◆ **Exercise goal**
From the line with "nose: (732, 329)" through the line with "left eye: (751, 296)", inclusive, return each line of the data below exactly and leave the rest out.

Pose estimation data:
<<<<

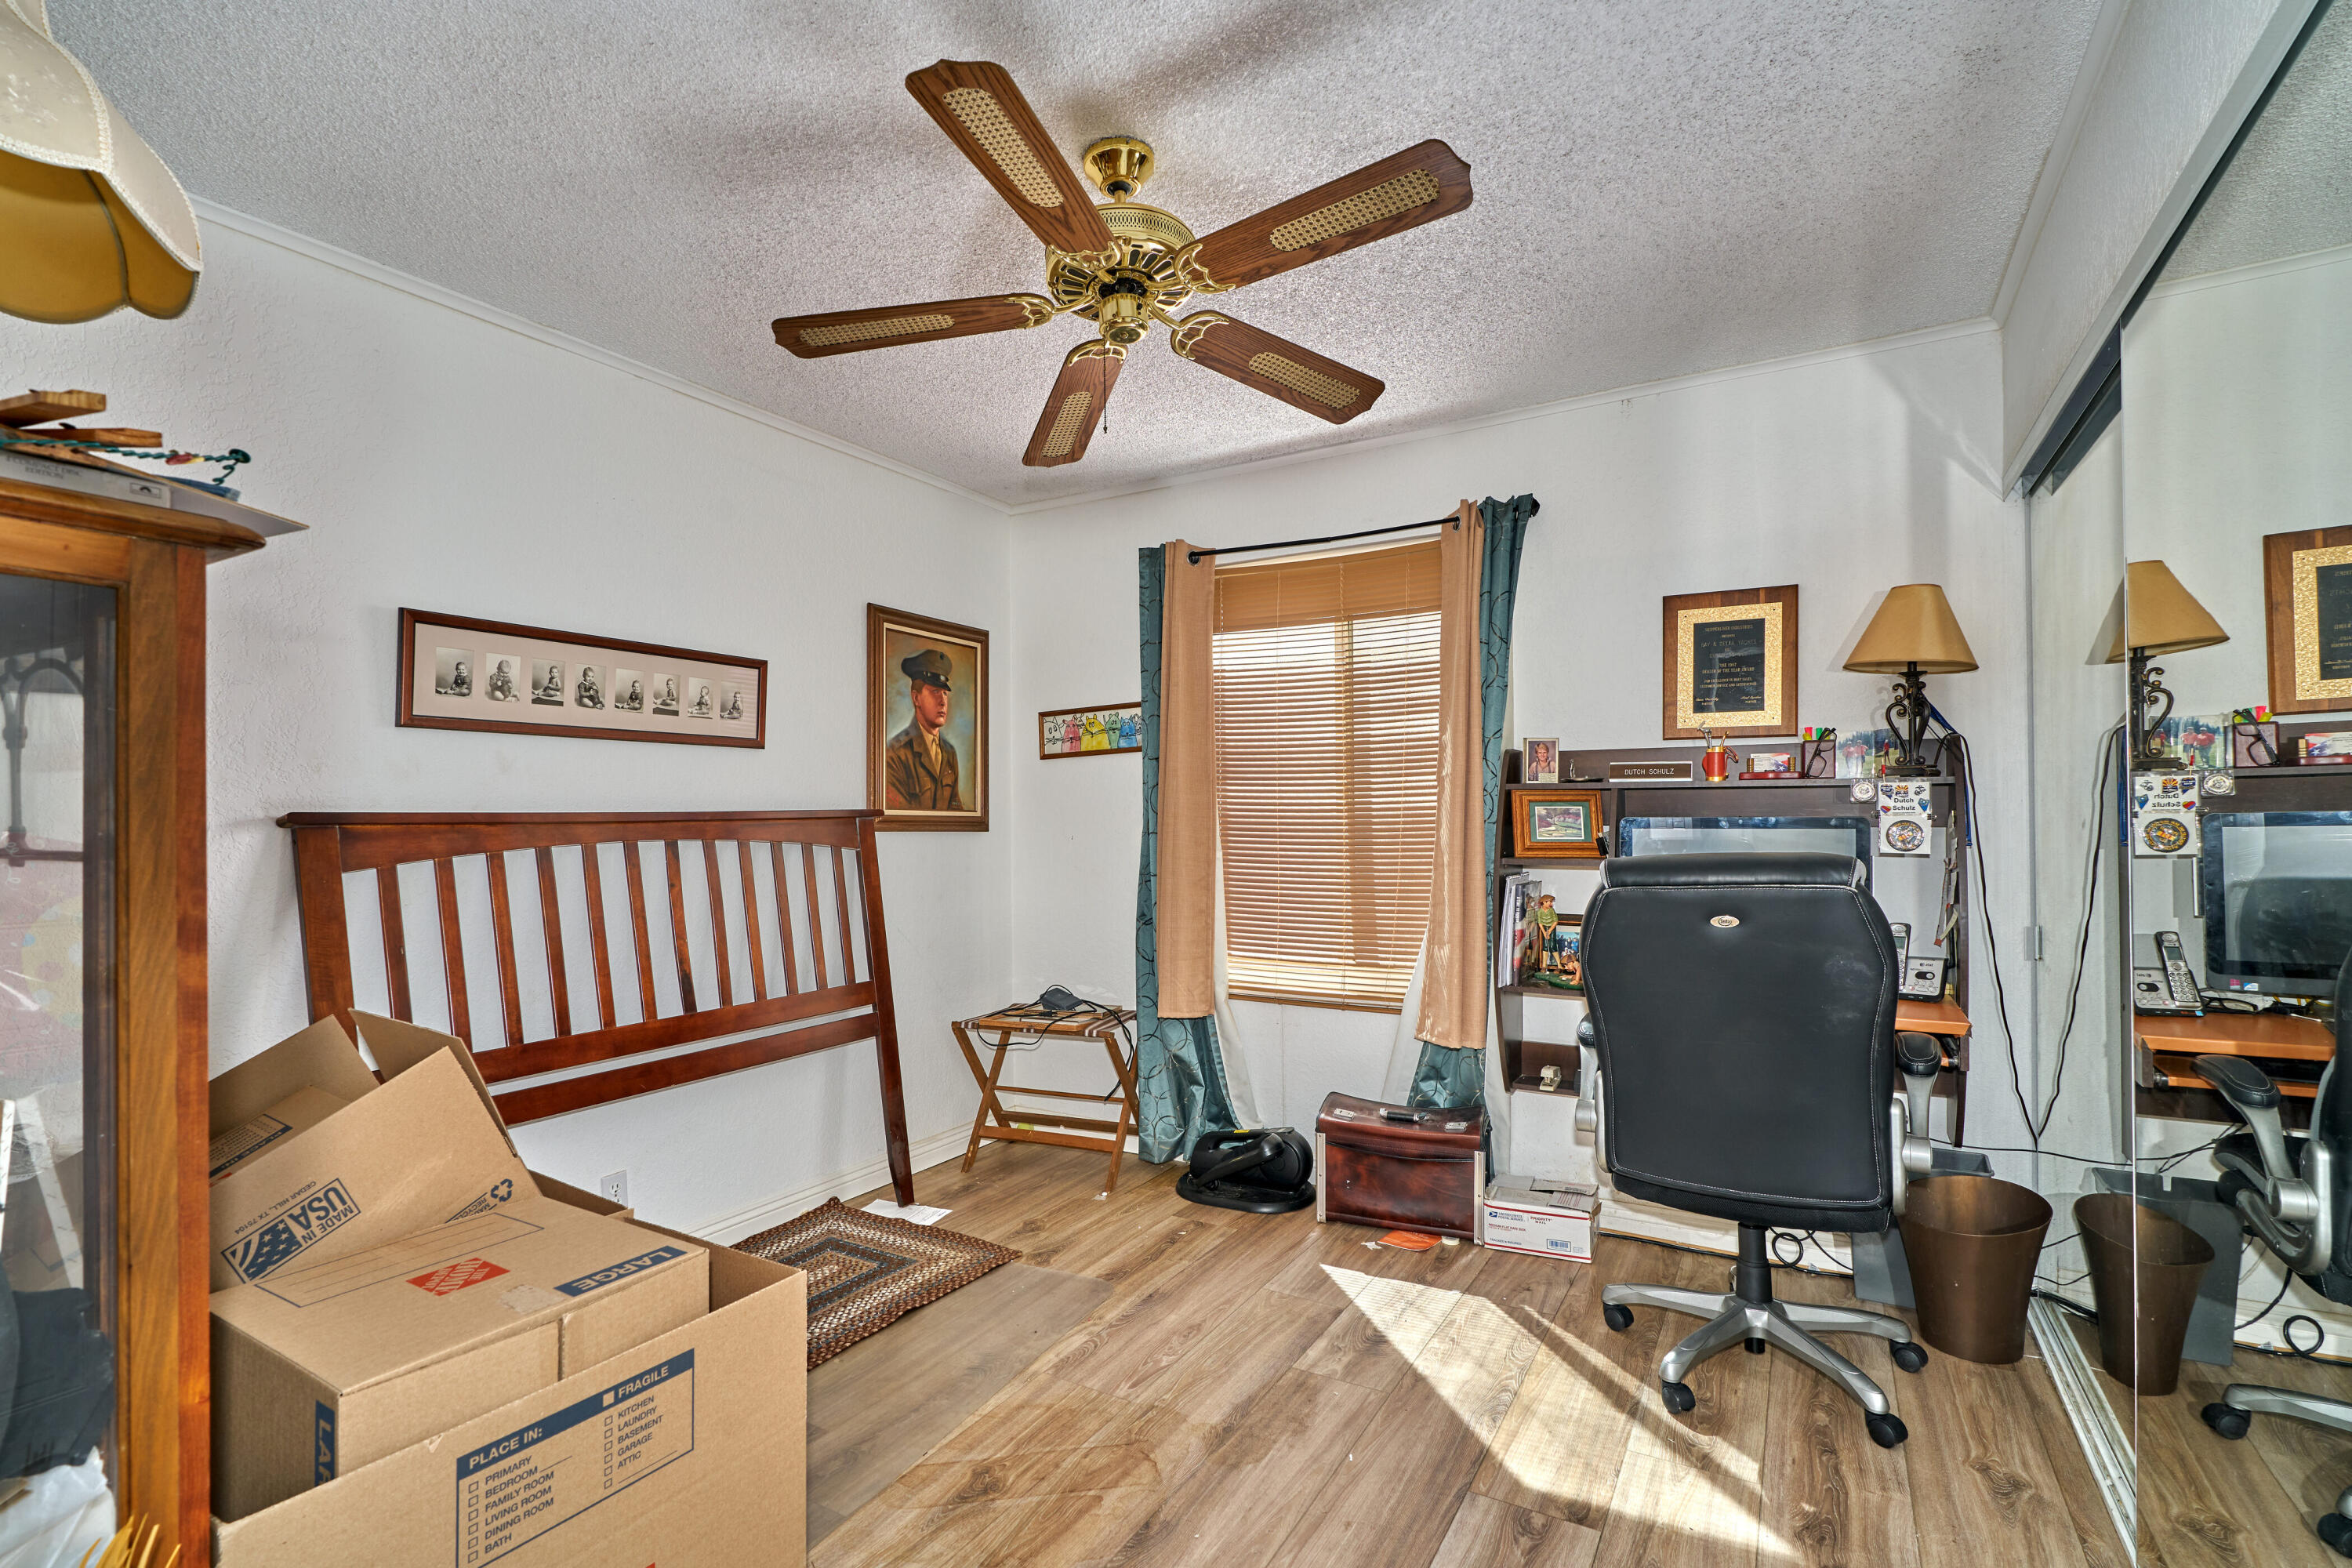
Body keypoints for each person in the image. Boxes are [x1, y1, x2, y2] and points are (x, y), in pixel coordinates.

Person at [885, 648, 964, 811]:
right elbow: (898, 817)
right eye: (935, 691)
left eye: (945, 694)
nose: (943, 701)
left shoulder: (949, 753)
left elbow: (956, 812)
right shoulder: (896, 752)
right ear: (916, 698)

>>>>
<<<<

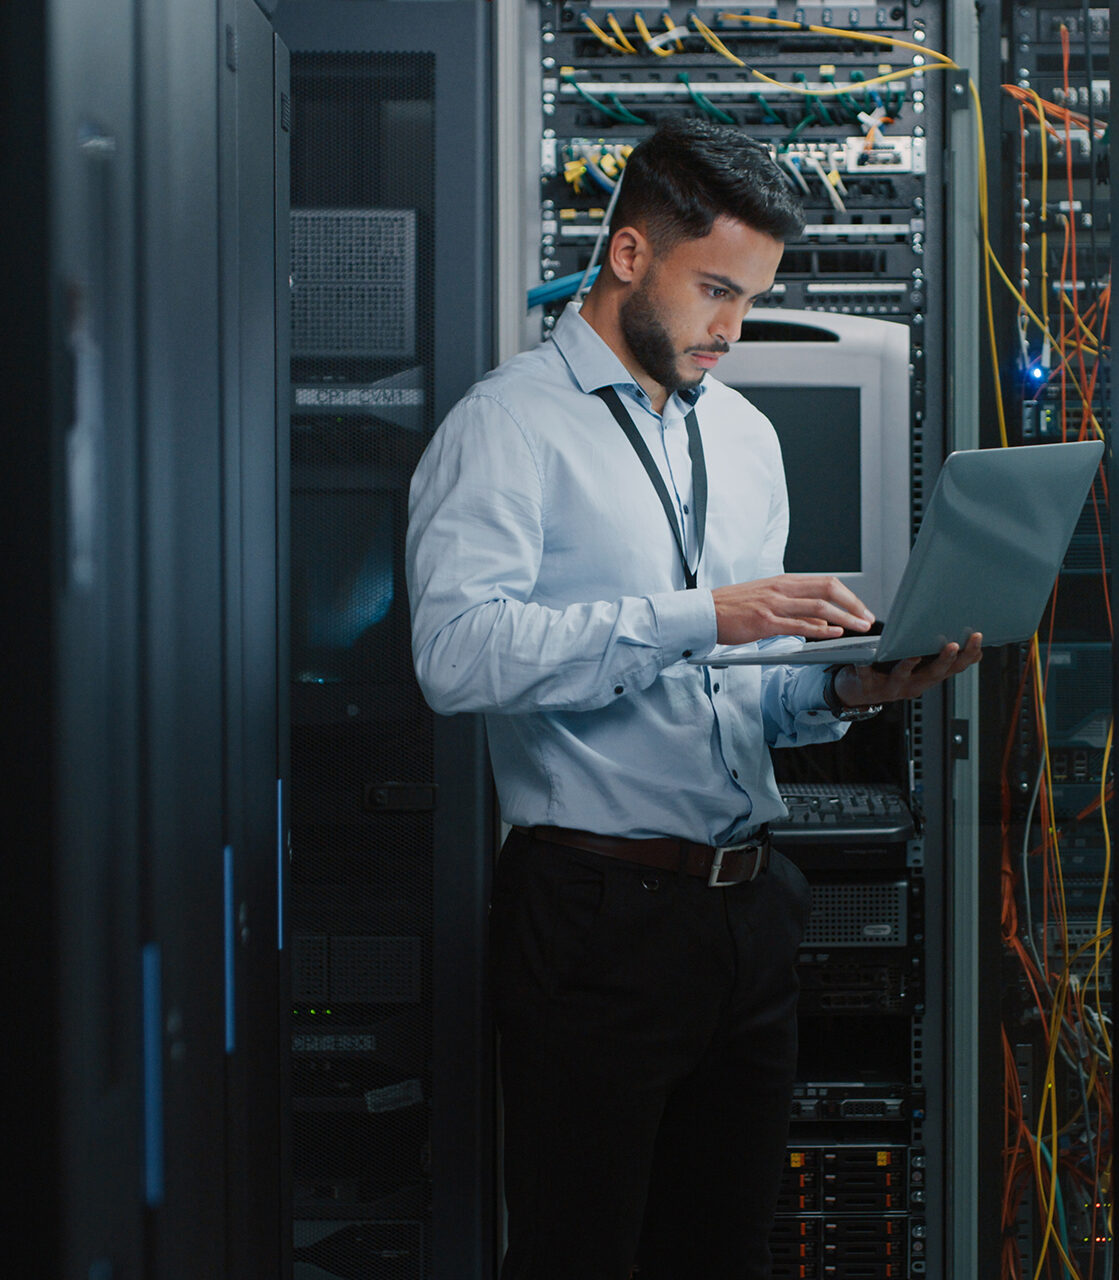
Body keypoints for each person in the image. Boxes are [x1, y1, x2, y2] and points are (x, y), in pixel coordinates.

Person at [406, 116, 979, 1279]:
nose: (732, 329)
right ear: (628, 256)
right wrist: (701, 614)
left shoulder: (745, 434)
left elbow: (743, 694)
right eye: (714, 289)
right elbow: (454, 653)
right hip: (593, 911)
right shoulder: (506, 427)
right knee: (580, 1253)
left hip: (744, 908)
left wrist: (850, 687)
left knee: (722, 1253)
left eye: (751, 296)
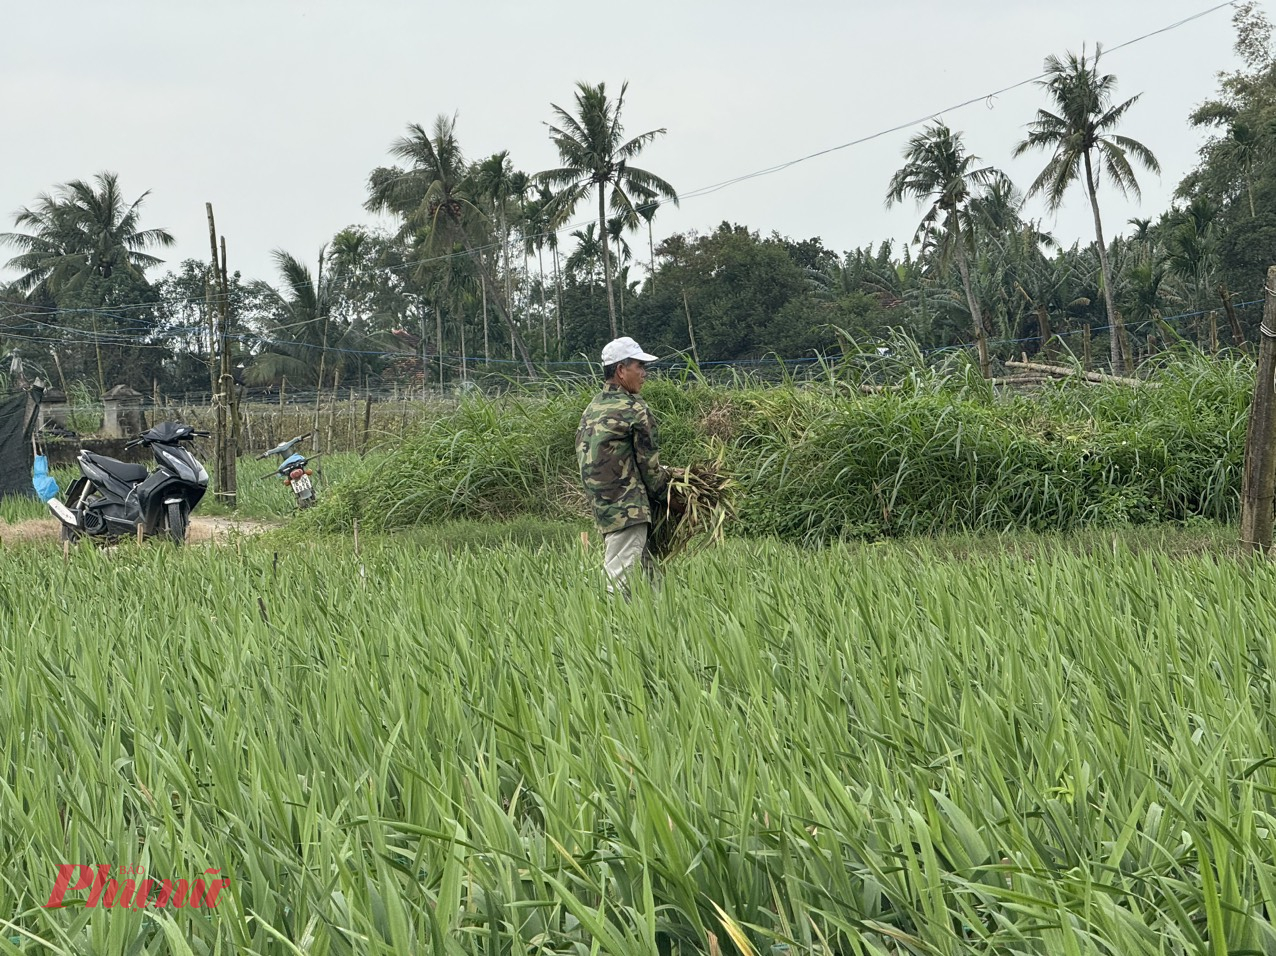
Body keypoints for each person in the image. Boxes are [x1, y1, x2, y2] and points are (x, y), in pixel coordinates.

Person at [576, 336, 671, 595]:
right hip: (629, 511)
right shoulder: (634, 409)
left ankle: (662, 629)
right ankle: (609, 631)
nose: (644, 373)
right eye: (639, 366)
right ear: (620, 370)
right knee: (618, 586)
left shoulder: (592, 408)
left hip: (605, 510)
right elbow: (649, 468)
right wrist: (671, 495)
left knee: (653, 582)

>>>>

◆ **Solution for this exercise**
nose: (732, 329)
right ear: (628, 256)
right wrist: (701, 614)
left shoulder: (745, 434)
left elbow: (743, 694)
right eye: (714, 289)
right elbow: (454, 653)
right hip: (593, 911)
right shoulder: (506, 427)
right knee: (580, 1253)
left hip: (744, 908)
left wrist: (850, 687)
left knee: (722, 1253)
left eye: (751, 296)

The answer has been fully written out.